Spatial grounding data:
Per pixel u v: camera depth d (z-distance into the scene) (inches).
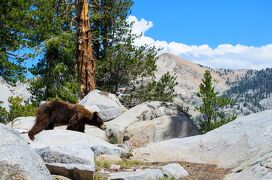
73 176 414.6
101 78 1368.1
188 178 471.5
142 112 818.2
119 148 565.0
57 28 1274.6
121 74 1368.1
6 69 1135.0
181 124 793.6
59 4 1195.9
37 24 1218.6
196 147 569.3
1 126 320.8
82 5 1129.4
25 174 299.7
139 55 1384.1
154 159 557.9
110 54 1365.7
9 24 1115.9
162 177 462.0
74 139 565.3
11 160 301.4
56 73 1350.9
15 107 1183.6
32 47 1167.0
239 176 454.3
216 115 919.7
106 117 850.1
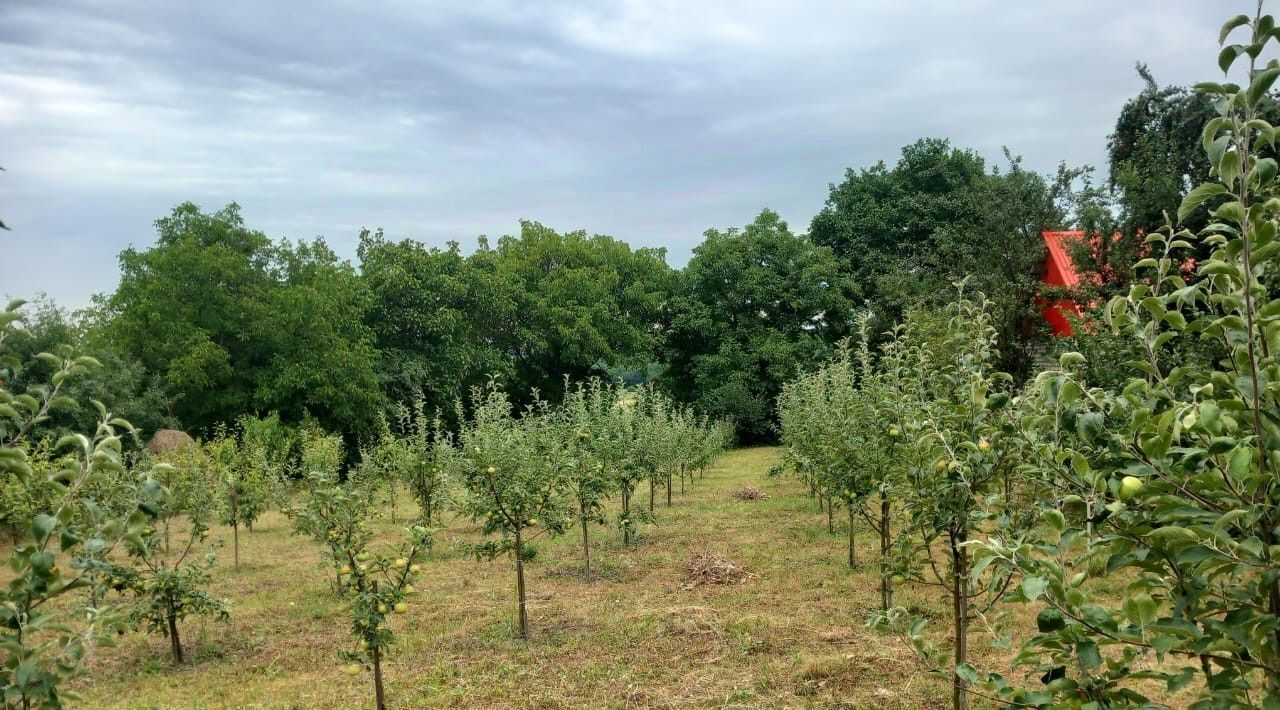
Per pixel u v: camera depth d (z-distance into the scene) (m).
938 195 32.94
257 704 6.00
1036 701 2.12
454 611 8.30
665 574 9.48
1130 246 11.75
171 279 22.81
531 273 32.53
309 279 26.22
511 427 10.64
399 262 27.95
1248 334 1.87
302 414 23.44
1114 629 1.95
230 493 11.78
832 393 9.73
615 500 16.28
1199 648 1.99
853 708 5.28
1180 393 2.62
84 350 20.97
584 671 6.30
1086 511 2.21
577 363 31.91
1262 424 1.88
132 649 7.59
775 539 11.21
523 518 7.41
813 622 7.19
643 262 35.53
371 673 6.55
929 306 19.12
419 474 12.32
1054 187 16.64
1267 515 1.92
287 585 10.16
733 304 32.66
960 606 4.43
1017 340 15.41
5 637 2.13
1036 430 2.63
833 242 34.84
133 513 2.34
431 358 28.22
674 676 6.09
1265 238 1.84
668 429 15.53
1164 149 11.66
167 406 21.72
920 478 4.44
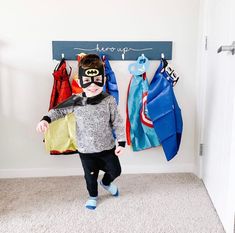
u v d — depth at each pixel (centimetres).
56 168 236
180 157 238
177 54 225
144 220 173
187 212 180
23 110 226
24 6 213
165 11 219
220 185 172
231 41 152
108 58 222
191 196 200
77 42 218
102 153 186
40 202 194
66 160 235
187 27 221
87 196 202
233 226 152
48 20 216
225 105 163
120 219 174
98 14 217
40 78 222
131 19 219
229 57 155
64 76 213
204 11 210
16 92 223
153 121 218
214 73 187
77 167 237
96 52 220
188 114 233
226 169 160
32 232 162
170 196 200
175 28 221
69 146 215
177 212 180
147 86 219
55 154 220
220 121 173
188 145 238
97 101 182
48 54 220
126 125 229
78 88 212
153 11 219
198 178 229
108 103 184
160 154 238
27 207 187
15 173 234
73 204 191
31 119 228
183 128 235
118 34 220
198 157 228
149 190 210
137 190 210
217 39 181
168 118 218
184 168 238
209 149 200
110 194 205
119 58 222
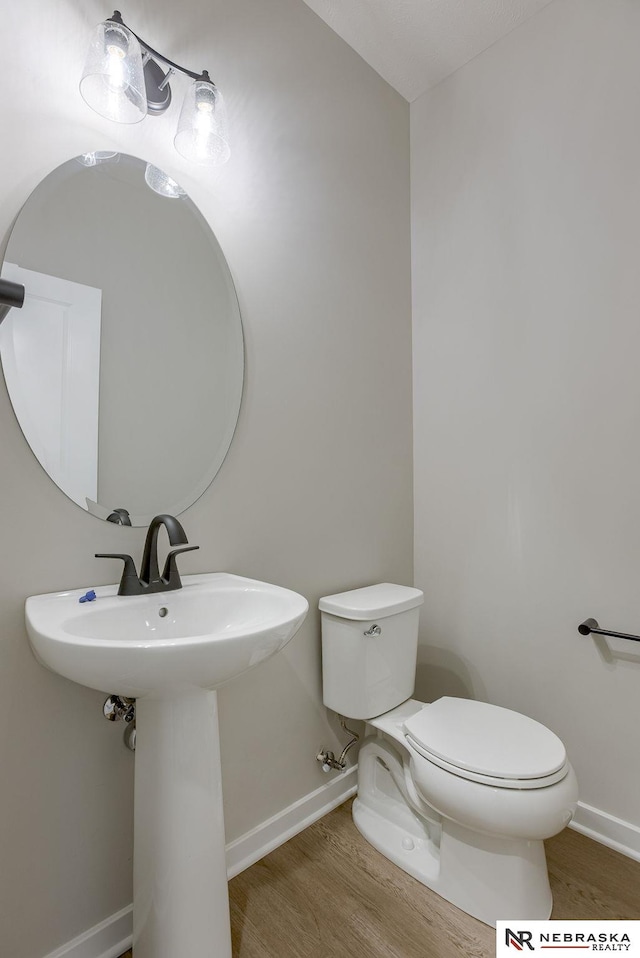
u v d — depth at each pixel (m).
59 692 1.07
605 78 1.55
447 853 1.27
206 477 1.35
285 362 1.57
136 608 1.06
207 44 1.37
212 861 1.00
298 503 1.60
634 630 1.47
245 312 1.46
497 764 1.15
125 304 1.21
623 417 1.50
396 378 2.01
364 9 1.69
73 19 1.11
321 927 1.19
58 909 1.06
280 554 1.54
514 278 1.77
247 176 1.47
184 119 1.21
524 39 1.74
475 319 1.88
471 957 1.11
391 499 1.97
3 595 1.01
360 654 1.49
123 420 1.20
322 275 1.70
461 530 1.92
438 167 2.01
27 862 1.02
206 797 1.00
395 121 2.04
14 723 1.02
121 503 1.19
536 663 1.69
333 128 1.76
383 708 1.55
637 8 1.49
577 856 1.43
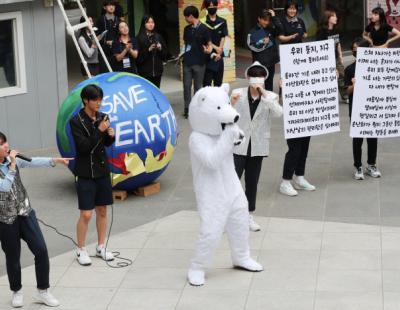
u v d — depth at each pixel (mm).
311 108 12766
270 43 17531
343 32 23188
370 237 11094
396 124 13391
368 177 13648
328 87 12852
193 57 17422
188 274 9922
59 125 12609
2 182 8883
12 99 15164
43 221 12102
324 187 13227
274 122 16984
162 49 17141
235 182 9867
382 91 13250
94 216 12266
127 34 16625
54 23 15500
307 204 12477
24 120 15391
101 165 10273
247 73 11141
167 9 25859
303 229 11461
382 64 13195
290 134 12617
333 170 14055
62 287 9891
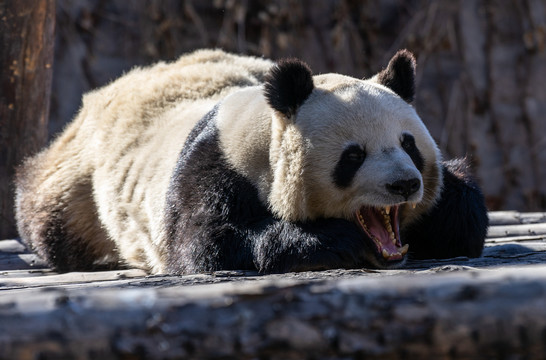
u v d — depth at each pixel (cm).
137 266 1020
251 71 1228
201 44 2211
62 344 419
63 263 1141
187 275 786
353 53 2211
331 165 803
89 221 1119
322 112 816
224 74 1162
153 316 426
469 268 693
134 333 423
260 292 434
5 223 1313
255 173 839
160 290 452
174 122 1055
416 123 844
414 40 2186
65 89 2072
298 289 436
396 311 426
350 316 428
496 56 2211
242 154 845
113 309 427
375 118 809
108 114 1147
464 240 907
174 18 2189
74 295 435
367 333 427
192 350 424
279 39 2175
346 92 831
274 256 793
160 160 1005
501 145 2189
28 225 1180
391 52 2208
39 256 1168
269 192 830
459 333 421
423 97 2195
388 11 2230
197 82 1146
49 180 1163
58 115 2053
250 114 873
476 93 2200
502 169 2178
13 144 1308
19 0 1273
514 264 784
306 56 2198
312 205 823
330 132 805
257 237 812
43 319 422
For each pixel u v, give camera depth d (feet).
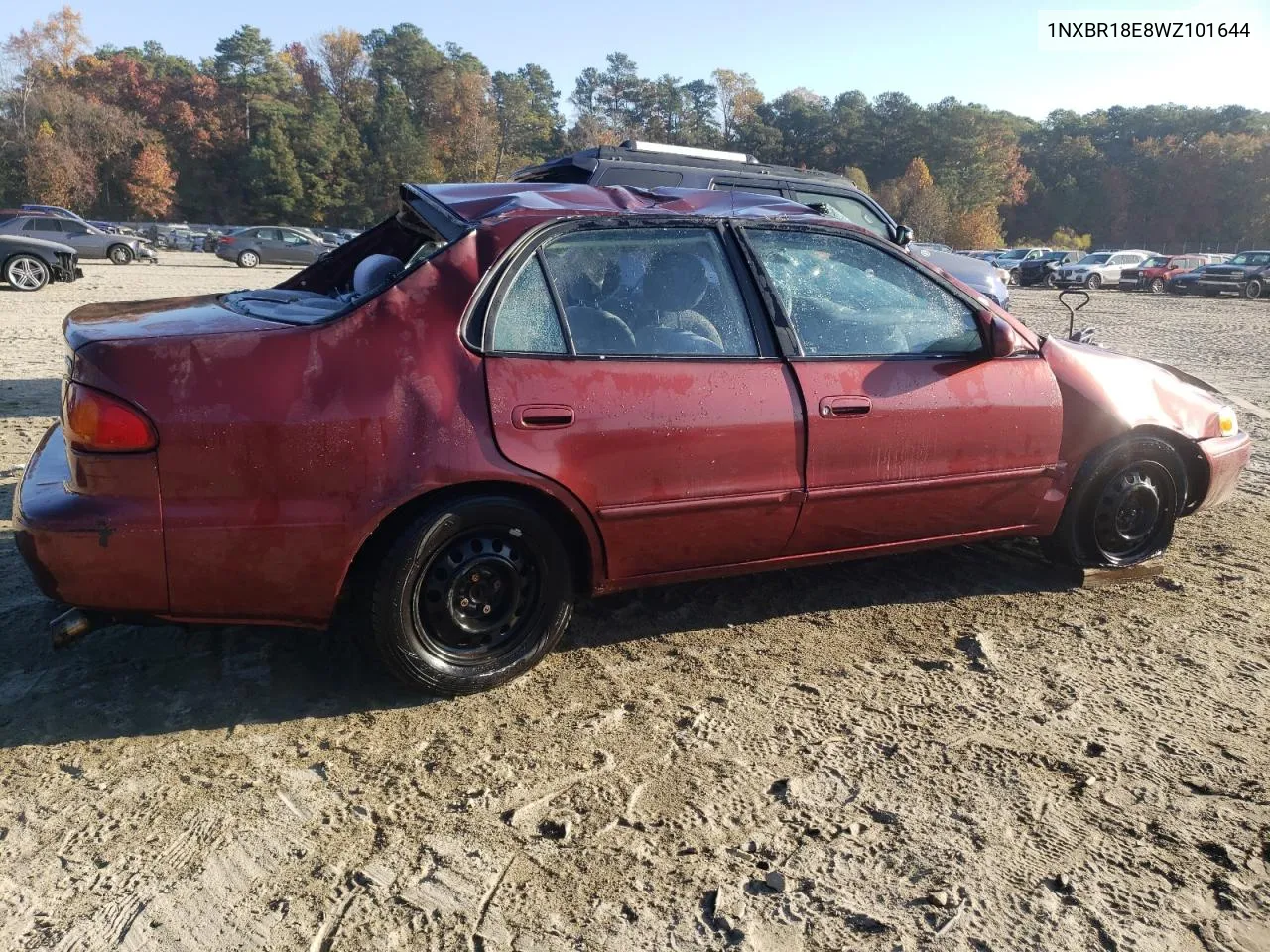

## YOUR TASK:
Each record above must be retyped exactly as given, with the images excluded.

## WRITTEN ANSWER:
Per pixel u v: camera depth d (z-distance into the scene) (inches).
73 176 414.6
101 78 1368.1
188 178 471.5
142 112 818.2
119 148 565.0
57 28 1274.6
121 74 1368.1
6 69 1135.0
181 124 793.6
59 4 1195.9
37 24 1218.6
196 147 569.3
1 126 320.8
82 5 1129.4
25 174 299.7
139 55 1384.1
154 159 557.9
110 54 1365.7
9 24 1115.9
162 177 462.0
74 139 565.3
11 160 301.4
56 73 1350.9
15 107 1183.6
32 47 1167.0
239 176 454.3
216 115 919.7
106 117 850.1
Per pixel u v: camera depth d (z-distance into the scene) (m).
938 195 32.94
257 704 6.00
1036 701 2.12
454 611 8.30
665 574 9.48
1130 246 11.75
171 279 22.81
531 273 32.53
309 279 26.22
511 427 10.64
399 262 27.95
1248 334 1.87
302 414 23.44
1114 629 1.95
230 493 11.78
832 393 9.73
615 500 16.28
1199 648 1.99
853 708 5.28
1180 393 2.62
84 350 20.97
584 671 6.30
1086 511 2.21
577 363 31.91
1262 424 1.88
132 649 7.59
775 539 11.21
523 518 7.41
813 622 7.19
643 262 35.53
371 673 6.55
929 306 19.12
419 474 12.32
1054 187 16.64
1267 515 1.92
287 585 10.16
733 304 32.66
960 606 4.43
1017 340 15.41
5 637 2.13
1036 430 2.63
833 242 34.84
133 513 2.34
431 358 28.22
674 676 6.09
1265 238 1.84
668 429 15.53
1164 149 11.66
167 406 21.72
920 478 4.44
u v d — depth at each pixel (centimetres).
56 168 236
180 157 238
177 54 225
144 220 173
187 212 180
23 110 226
24 6 213
165 11 219
220 185 172
231 41 152
108 58 222
191 196 200
77 42 218
102 153 186
40 202 194
66 160 235
187 27 221
87 196 202
233 226 152
48 20 216
225 105 163
120 219 174
98 14 217
40 78 222
131 19 219
229 57 155
64 76 213
204 11 210
16 92 223
153 121 218
214 73 187
77 167 237
96 52 220
188 114 233
226 169 160
32 232 162
170 196 200
175 28 221
69 146 215
177 212 180
147 86 219
55 154 220
220 121 173
188 145 238
97 101 182
48 54 220
126 125 229
78 88 212
153 11 219
198 178 229
108 103 184
160 154 238
27 207 187
15 173 234
73 204 191
31 119 228
183 128 235
118 34 220
198 157 228
149 190 210
137 190 210
217 39 181
168 118 218
184 168 238
209 149 200
110 194 205
119 58 222
u v d — depth at each pixel (m).
59 692 1.07
605 78 1.55
447 853 1.27
206 477 1.35
285 362 1.57
136 608 1.06
207 44 1.37
212 861 1.00
298 503 1.60
634 630 1.47
245 312 1.46
497 764 1.15
125 304 1.21
623 417 1.50
396 378 2.01
364 9 1.69
73 19 1.11
321 927 1.19
58 909 1.06
280 554 1.54
514 278 1.77
247 176 1.47
184 119 1.21
524 39 1.74
475 319 1.88
471 957 1.11
391 499 1.97
3 595 1.01
360 654 1.49
123 420 1.20
322 275 1.70
461 530 1.92
438 167 2.01
27 862 1.02
206 797 1.00
395 121 2.04
14 723 1.02
121 503 1.19
536 663 1.69
333 128 1.76
383 708 1.55
637 8 1.49
577 856 1.43
u v d — depth at each pixel (mm).
311 108 12766
270 43 17531
343 32 23188
370 237 11094
396 124 13391
368 177 13648
328 87 12852
193 57 17422
188 274 9922
59 125 12609
2 182 8883
12 99 15164
43 221 12102
324 187 13227
274 122 16984
162 49 17141
235 182 9867
382 91 13250
94 216 12266
127 34 16625
54 23 15500
307 204 12477
24 120 15391
101 165 10273
247 73 11141
167 9 25859
303 229 11461
382 64 13195
290 134 12617
333 170 14055
62 287 9891
u v d — depth at each pixel (cm).
137 266 1020
251 71 1228
201 44 2211
62 344 419
63 263 1141
187 275 786
353 53 2211
331 165 803
89 221 1119
322 112 816
224 74 1162
153 316 426
469 268 693
134 333 423
260 292 434
5 223 1313
255 173 839
160 290 452
174 122 1055
416 123 844
414 40 2186
65 89 2072
298 289 436
396 311 426
350 316 428
496 56 2211
242 154 845
113 309 427
375 118 809
108 114 1147
464 240 907
174 18 2189
74 295 435
367 333 427
192 350 424
279 39 2175
346 92 831
274 256 793
160 160 1005
501 145 2189
28 225 1180
391 52 2208
39 256 1168
269 192 830
459 333 421
423 97 2195
388 11 2230
197 82 1146
49 180 1163
58 115 2053
250 114 873
476 93 2200
502 169 2178
13 144 1308
19 0 1273
514 264 784
306 56 2198
312 205 823
330 132 805
257 237 812
43 319 422
For each pixel u v, give camera depth d (feet).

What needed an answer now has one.